What you have to do →
Up to and including the line with "situation économiquement difficile", copy the records below exactly from their first line.

### Extracted records

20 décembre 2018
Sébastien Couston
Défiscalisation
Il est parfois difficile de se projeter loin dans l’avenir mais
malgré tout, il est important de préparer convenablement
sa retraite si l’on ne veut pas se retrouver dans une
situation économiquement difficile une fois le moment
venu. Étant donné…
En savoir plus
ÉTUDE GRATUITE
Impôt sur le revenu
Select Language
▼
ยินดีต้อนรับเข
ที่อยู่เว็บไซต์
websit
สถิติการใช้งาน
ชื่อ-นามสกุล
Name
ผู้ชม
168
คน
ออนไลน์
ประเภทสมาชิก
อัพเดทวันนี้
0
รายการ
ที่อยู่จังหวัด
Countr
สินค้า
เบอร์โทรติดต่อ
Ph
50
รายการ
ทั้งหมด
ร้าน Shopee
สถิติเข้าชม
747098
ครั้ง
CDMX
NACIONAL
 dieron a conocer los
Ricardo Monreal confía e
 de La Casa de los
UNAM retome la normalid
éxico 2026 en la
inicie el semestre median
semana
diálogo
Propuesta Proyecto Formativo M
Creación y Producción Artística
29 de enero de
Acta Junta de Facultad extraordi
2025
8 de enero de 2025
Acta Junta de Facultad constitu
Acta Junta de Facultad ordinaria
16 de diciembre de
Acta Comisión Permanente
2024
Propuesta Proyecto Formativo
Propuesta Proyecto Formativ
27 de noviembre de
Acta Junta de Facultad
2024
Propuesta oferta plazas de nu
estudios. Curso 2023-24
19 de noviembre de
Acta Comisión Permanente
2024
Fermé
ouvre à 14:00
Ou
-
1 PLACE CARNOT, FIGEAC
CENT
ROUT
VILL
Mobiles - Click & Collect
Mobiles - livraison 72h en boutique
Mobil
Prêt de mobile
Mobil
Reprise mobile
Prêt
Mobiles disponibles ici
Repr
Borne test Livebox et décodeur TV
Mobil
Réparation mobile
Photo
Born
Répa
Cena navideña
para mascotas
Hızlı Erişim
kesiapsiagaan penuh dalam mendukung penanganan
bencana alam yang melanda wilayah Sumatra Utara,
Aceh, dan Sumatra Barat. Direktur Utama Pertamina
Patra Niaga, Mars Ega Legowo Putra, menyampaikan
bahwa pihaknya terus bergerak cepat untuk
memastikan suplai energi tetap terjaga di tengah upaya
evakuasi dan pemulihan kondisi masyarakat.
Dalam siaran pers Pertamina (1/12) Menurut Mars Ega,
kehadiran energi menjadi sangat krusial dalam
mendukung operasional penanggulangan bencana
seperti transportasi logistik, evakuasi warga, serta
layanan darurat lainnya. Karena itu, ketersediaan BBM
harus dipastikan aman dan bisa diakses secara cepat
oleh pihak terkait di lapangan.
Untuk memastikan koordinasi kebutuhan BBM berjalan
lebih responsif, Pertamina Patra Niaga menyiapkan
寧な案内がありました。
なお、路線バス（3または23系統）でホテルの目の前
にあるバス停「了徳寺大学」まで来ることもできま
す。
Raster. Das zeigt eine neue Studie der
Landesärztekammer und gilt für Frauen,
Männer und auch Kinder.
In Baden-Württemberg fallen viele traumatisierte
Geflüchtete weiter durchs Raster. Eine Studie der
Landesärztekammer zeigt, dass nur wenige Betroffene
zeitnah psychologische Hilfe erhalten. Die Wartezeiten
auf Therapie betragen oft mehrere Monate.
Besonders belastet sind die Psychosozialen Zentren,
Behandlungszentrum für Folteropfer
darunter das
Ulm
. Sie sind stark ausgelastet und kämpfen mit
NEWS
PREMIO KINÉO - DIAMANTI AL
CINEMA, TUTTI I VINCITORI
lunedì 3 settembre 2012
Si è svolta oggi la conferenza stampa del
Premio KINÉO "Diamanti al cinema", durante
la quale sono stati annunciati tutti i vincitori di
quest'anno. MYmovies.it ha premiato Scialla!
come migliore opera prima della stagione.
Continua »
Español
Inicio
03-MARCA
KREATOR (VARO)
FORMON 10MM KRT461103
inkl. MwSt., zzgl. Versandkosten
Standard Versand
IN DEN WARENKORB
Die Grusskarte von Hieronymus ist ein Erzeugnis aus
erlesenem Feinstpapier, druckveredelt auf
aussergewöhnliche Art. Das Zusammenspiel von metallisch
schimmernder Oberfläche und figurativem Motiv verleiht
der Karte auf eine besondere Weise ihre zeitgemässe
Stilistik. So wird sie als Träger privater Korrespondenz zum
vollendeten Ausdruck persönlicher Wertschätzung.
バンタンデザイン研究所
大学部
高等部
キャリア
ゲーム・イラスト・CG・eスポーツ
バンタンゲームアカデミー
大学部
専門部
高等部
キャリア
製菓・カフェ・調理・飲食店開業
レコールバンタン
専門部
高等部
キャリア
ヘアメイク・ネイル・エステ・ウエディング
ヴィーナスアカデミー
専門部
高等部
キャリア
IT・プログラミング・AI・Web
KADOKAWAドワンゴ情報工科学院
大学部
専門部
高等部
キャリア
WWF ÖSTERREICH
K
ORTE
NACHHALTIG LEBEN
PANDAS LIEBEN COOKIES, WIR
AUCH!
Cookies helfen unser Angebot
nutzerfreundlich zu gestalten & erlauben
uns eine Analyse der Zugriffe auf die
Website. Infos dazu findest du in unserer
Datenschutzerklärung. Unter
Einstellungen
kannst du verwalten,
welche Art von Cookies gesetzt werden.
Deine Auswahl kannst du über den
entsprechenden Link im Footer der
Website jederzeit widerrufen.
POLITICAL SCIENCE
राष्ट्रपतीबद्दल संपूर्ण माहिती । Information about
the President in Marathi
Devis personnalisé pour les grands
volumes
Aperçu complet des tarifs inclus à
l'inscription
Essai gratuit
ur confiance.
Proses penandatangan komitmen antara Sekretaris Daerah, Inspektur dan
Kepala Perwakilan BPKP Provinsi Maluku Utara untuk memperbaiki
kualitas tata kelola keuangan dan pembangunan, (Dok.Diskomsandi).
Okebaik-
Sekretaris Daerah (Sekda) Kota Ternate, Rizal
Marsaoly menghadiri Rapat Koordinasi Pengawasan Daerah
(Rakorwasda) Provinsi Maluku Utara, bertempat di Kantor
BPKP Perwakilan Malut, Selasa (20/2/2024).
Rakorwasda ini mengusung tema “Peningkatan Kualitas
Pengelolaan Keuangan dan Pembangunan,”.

######

Answer section →
20 décembre 2018
Sébastien Couston
Défiscalisation
Il est parfois difficile de se projeter loin dans l’avenir mais
malgré tout, il est important de préparer convenablement
sa retraite si l’on ne veut pas se retrouver dans une
situation économiquement difficile une fois le moment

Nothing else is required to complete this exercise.